BEGIN Material for the task
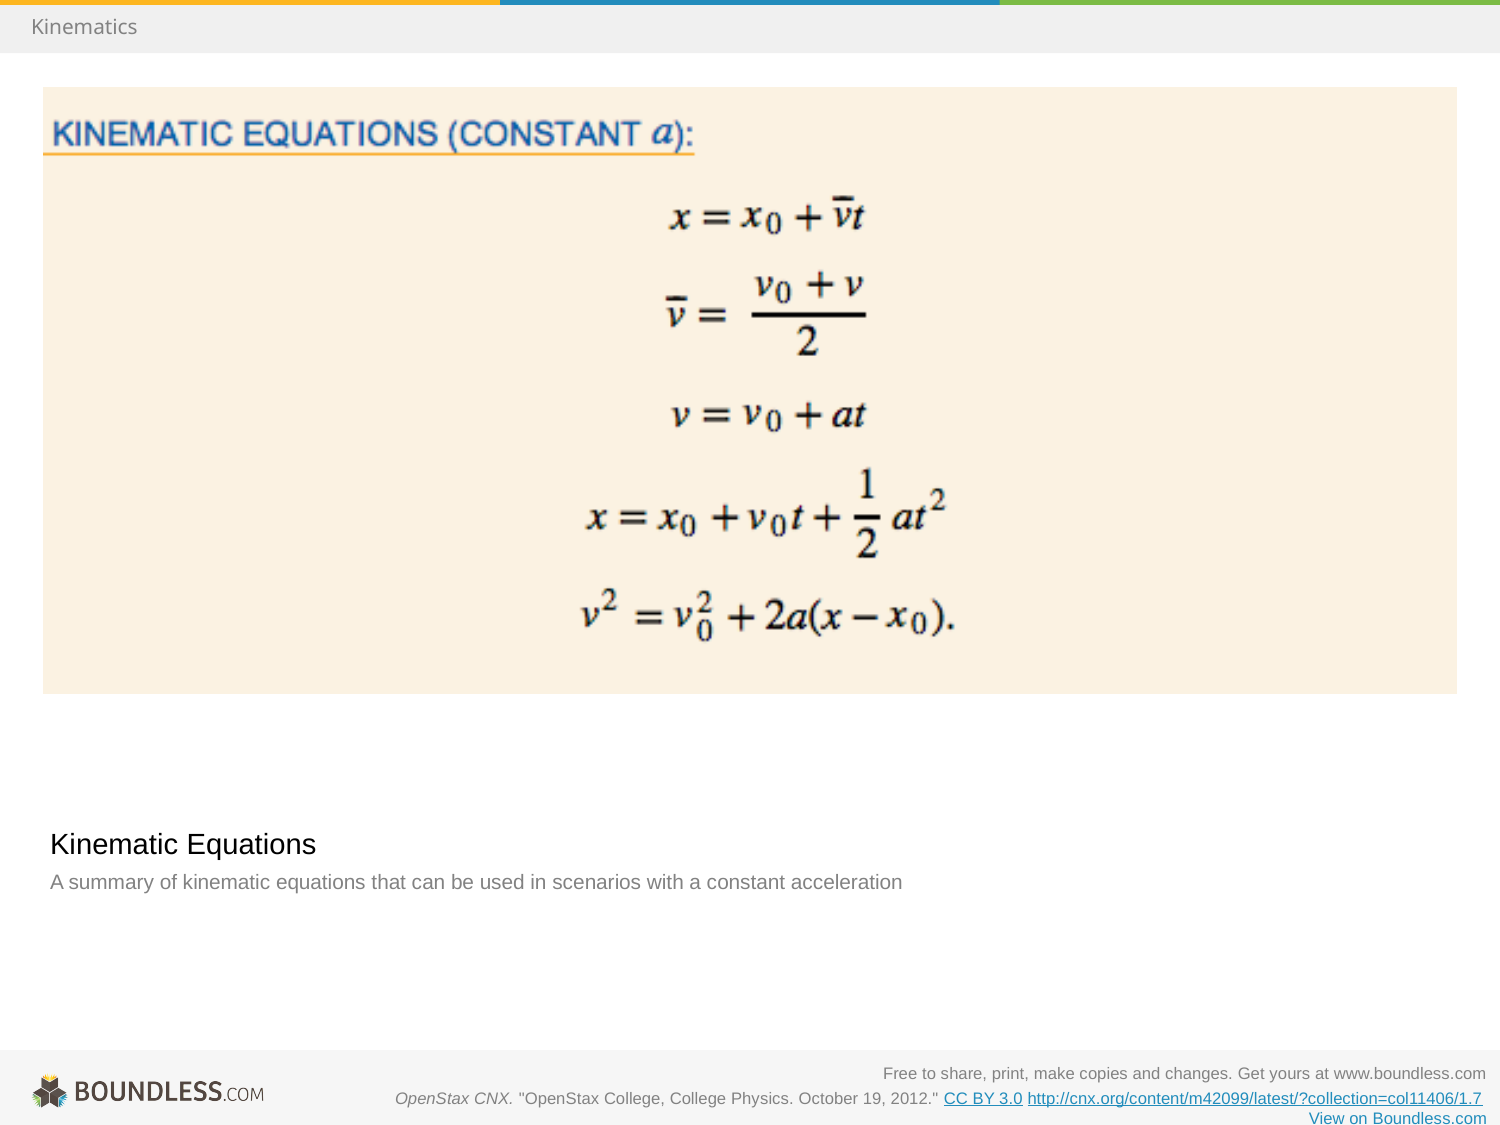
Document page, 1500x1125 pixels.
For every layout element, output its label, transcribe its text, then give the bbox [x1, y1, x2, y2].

text_box Free to share, print, make copies and changes. Get yours at www.boundless.com [649, 1062, 1488, 1087]
picture [43, 87, 1457, 695]
picture [30, 1072, 265, 1109]
text_box [0, 2, 1500, 54]
list Kinematic Equations A summary of kinematic equations that can be used in scenarios with a constant acceleration [50, 825, 1450, 1038]
text_box [0, 1050, 1500, 1125]
text_box OpenStax CNX. "OpenStax College, College Physics. October 19, 2012." CC BY 3.0 http://cnx.org/content/m42099/latest/?collection=col11406/1.7 View on Boundless.com [274, 1087, 1488, 1125]
text_box Kinematics [31, 13, 1475, 38]
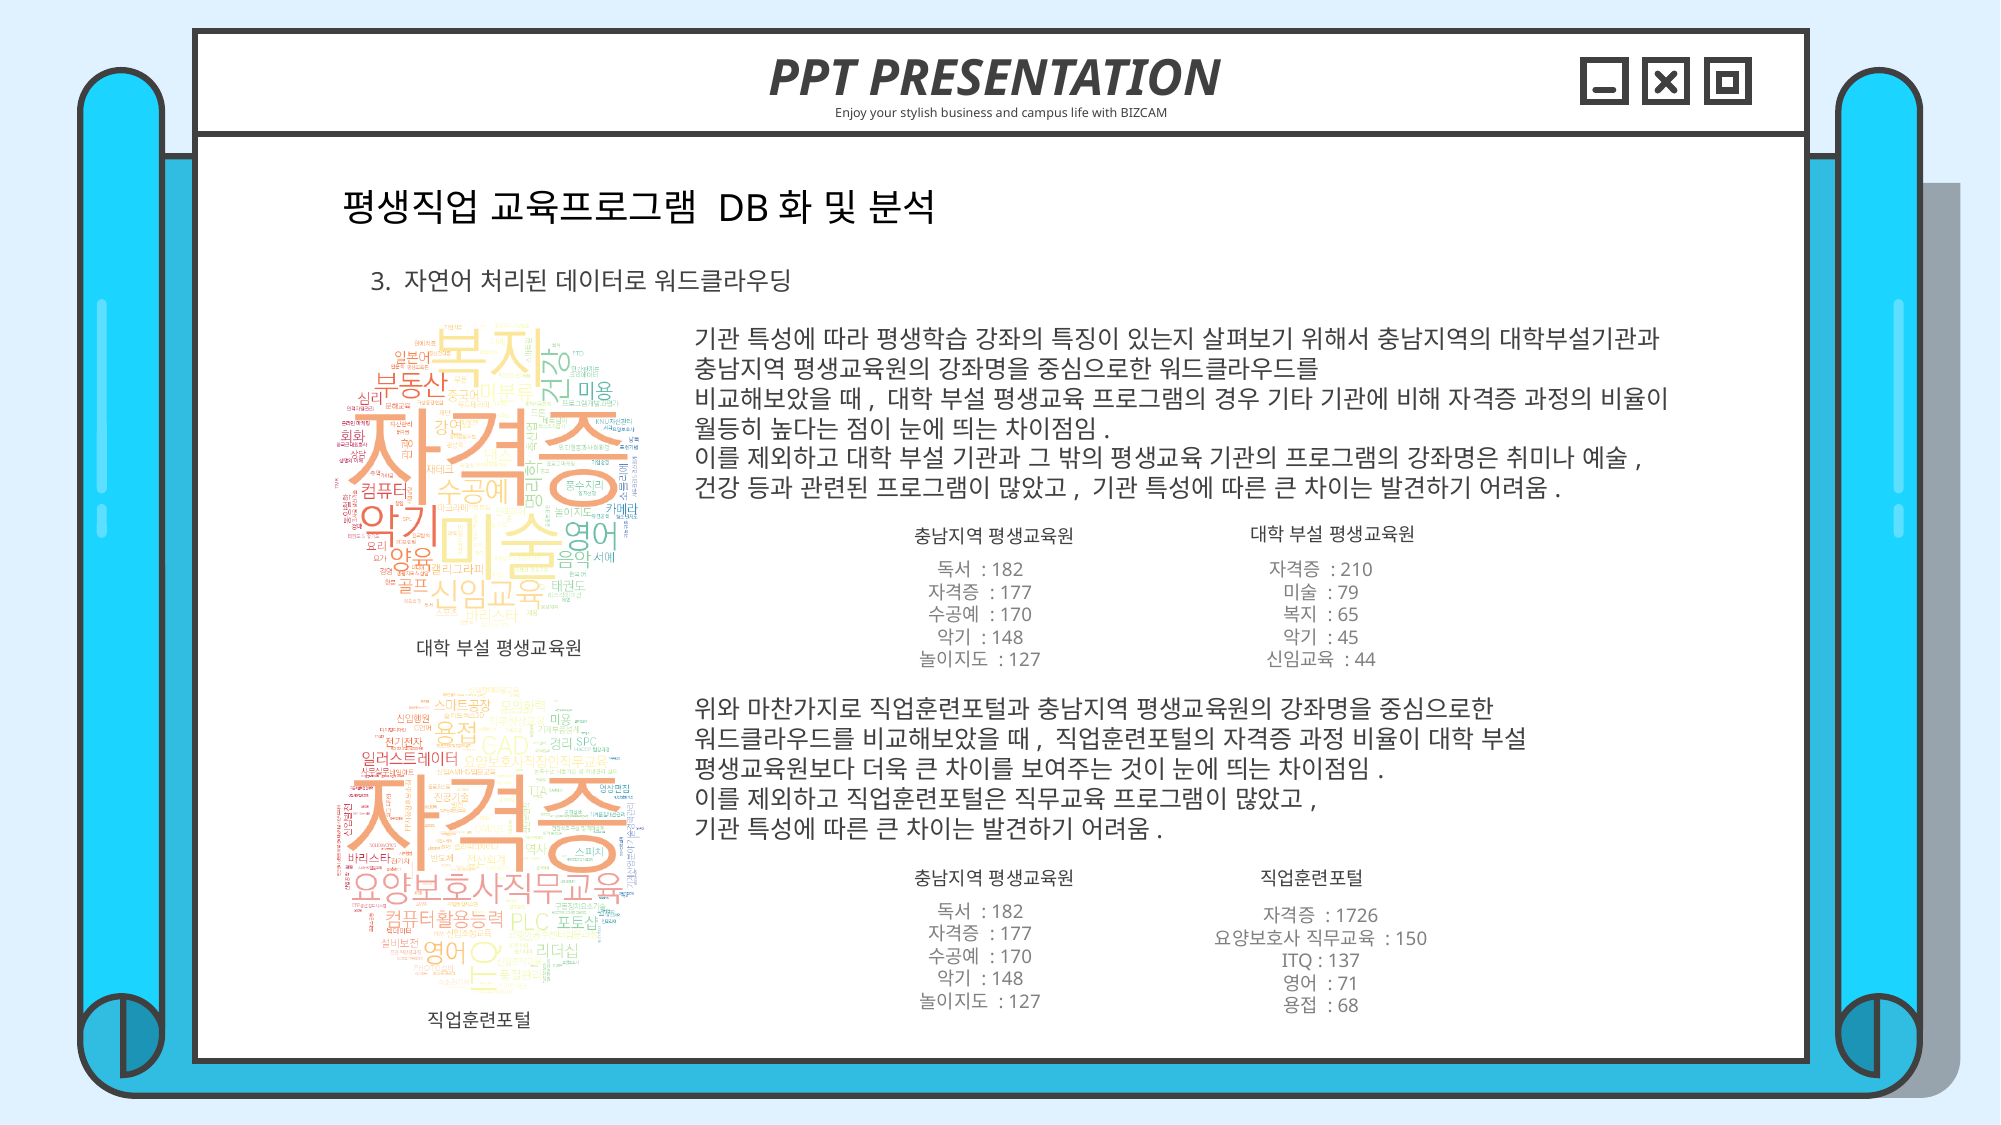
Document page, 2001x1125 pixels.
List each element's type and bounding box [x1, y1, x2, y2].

picture [327, 679, 650, 1002]
text_box [80, 31, 1961, 1098]
picture [327, 313, 650, 636]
END Material for the task
→ Instructions for the task
Check each line above for the word "pixels", and copy the lines where it appears.

→ Exercise response
Document page, 1500x1125 pixels.
Document page, 2001x1125 pixels.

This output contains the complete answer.